=== Text for analysis ===
This incident has enough twists and turns to make for the story of a lifetime, but when adult Paul is first asked about a stolen passport in the interrogation room, he seems to have no memory of it. “Do you think I’m a Communist agent?” he asks angrily. When presented with the official forms relating to the “loss” of his passport all those years, ago, that sheepish Amalric/Paul grin flickers across his face—it’s all come back to him. His denial and remembrances while under questioning play not as the calculated pose of a spy, but as the segmented recollections of a segmented man piecing his life back together in a segmented film. The voiceover that cues the next, and final, chapter bears this out: “I seek shards of memories within me. I recall nothing. Everything is erased. Except three or four snippets…”
This longest section of the film concerns the most crucial period of Paul’s development, and is appropriately entitled “Esther” after the love of his life, embodied by Emmanuelle Devos in My Sex Life… as perhaps the fiercest, most idiosyncratic bundle of Gallic neuroses in nineties French cinema. Here she’s played by overripe newcomer Lou Roy-Lecollinet whose pouty lips, wide eyes, bangs, and diffident air don’t exactly add up to “pretty” or “beautiful” but who’s certainly got something, enough to attract Paul and many other men to boot. This section shows us how they met (he was a poor university student, she the younger classmate of Delphine), and it reveals that their initial rush of feeling wasn’t any less complicated than what would come later. With Paul scraping by to study anthropology in Paris and barely able to find money to secure lodging each night, much less purchase train tickets home to see his girlfriend on a regular basis, Esther repeatedly seeks solace in the arms of Paul’s friends.
It’s their origin story, but it’s also Paul’s, and he admits to Esther several years into their relationship the degree to which it made him. First love is always critical, especially in the movies, but few are the scenarists like Desplechin who plumb it deeply enough to truly turn over all the minute pleasures and pains to find how thoroughly they shape a person. During this chapter a narrator (Desplechin himself) fills in gaps in explication, so that Paul is no longer in charge of directing his own tale. Who in the throes of first love really is?
Paul and Esther love and fight, and fight and love some more. The Berlin Wall comes down. They listen to the English Beat and chain-smoke while preparing for a party at Paul’s house. They send each other letters, which are relayed via a Desplechin trademark: direct to camera. She stays with him in Paris for a brief spell and they get a glimpse of what their adult life together might be like—Esther putting a cool towel over Paul’s tired eyes, reading, sleeping and waking together in Paul’s cramped garret overlooking the Eiffel Tower. These days, for Paul, though fraught, are truly golden. As his studies come to an end, Desplechin quickens the narrative pace: Paul gets a grant to work in Dushanbe, distance temporarily ends his relationship to Esther. When he finally returns to Paris, closing the present-day loop begun at the film’s outset, he reconnects with an old friend and they fight over Esther in a bar. Some things we never leave behind.
Even though like the director’s last film, Jimmy P., My Golden Days finds Desplechin tempering his penchant for wild tonal shifts, he’s still not above the regular deployment of iris-ins, unexpected insert shots, split screens, and clashing music cues. My Golden Days may not feel as dangerous as, say, Kings and Queen (2005), but the oddly lumpy structure, with its awkward dodges and narrative feints, shows a filmmaker who can’t hem himself in entirely. This leaves My Golden Days feeling like a grab bag of ideas and material, so, in other words, a film by Arnaud Desplechin. Though its purpose is to chart the initial years of Paul’s love for Esther—for a tale of young Paul Dédalus, how could it not?—Desplechin, a storyteller always working to make sure he over-delivers for his audience, can’t allow himself to jump right to the heart of things. He’s got other stories to share, too! As in his art, so it is in most lives: we dance and dance and dance around the things in our pasts that are painful to recall and admit. Eventually, if we’re lucky, we, like Paul, recognize what it is that matters most.
=== Dataset content ===
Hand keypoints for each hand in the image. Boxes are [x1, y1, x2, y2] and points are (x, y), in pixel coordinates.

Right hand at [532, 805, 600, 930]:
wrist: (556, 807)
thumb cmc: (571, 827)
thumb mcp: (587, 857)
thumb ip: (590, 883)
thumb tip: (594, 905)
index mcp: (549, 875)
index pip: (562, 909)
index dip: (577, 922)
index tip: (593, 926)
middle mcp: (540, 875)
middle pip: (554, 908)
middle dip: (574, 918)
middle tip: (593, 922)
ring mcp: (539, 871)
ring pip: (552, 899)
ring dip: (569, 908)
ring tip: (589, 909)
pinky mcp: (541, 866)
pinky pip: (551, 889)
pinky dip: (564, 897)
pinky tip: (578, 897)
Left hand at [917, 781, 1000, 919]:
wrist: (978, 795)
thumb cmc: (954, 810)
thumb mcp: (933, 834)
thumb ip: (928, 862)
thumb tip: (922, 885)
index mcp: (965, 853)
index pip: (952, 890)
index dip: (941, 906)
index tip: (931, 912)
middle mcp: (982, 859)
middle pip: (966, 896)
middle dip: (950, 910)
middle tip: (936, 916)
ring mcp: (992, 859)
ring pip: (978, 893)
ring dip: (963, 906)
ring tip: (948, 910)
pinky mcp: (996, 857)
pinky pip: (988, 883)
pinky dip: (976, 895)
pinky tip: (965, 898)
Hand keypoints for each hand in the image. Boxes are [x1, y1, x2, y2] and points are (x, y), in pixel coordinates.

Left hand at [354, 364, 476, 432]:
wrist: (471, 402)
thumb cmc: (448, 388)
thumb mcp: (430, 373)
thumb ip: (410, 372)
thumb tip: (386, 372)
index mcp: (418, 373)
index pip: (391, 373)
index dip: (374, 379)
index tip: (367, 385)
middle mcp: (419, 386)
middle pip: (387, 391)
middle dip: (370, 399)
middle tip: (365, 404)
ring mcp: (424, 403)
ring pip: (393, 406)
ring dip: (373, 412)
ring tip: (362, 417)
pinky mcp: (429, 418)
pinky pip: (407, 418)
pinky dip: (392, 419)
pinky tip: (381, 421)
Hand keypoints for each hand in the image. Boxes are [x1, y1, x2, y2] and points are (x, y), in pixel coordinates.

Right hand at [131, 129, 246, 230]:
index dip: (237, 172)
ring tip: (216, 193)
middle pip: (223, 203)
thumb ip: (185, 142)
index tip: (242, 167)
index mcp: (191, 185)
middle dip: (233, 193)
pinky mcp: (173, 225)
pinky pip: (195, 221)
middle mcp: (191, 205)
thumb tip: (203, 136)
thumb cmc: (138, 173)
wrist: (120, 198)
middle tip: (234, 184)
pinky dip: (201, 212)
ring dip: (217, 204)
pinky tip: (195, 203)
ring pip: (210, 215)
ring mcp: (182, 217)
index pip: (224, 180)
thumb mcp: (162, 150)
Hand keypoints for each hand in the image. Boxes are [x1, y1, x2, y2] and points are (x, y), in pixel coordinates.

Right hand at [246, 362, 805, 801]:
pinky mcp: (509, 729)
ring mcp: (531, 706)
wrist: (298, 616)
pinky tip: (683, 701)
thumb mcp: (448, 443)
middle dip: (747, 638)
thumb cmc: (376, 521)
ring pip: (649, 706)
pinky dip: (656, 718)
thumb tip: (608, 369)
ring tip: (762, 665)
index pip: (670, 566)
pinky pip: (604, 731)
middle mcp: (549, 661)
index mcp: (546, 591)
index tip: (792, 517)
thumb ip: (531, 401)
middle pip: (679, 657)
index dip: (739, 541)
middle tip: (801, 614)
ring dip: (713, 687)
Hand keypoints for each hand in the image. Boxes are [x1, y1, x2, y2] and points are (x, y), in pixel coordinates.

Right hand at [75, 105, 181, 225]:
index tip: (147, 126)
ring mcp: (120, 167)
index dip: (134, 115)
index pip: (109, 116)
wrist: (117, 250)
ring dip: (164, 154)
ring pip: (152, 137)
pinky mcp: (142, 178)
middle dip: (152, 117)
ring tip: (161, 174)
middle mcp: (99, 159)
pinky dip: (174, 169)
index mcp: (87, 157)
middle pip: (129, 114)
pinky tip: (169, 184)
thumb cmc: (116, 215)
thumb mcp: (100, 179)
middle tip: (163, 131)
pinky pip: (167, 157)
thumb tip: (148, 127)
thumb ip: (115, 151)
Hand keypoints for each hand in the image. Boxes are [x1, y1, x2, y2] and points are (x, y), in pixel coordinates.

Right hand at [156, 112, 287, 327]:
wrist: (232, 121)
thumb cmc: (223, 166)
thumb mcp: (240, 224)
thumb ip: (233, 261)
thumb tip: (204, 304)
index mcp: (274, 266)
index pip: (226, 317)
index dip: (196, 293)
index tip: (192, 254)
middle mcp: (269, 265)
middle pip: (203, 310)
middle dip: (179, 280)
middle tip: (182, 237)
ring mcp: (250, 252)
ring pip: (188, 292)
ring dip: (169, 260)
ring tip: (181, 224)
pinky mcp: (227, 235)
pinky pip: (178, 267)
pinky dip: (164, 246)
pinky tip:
===
Tasks:
1 - Answer these from the film review:
(a) What subject does Paul study in Paris?
(b) Who serves as the narrator during the "Esther" chapter?
(c) In what city does Paul get a grant to work?
2 - From the film review, output the stretch from "It’s their origin" through "love really is?" word for word.
None of the items is needed for this work.

Solved tasks:
1 -
(a) Anthropology.
(b) Desplechin himself.
(c) Dushanbe.

2 -
It’s their origin story, but it’s also Paul’s, and he admits to Esther several years into their relationship the degree to which it made him. First love is always critical, especially in the movies, but few are the scenarists like Desplechin who plumb it deeply enough to truly turn over all the minute pleasures and pains to find how thoroughly they shape a person. During this chapter a narrator (Desplechin himself) fills in gaps in explication, so that Paul is no longer in charge of directing his own tale. Who in the throes of first love really is?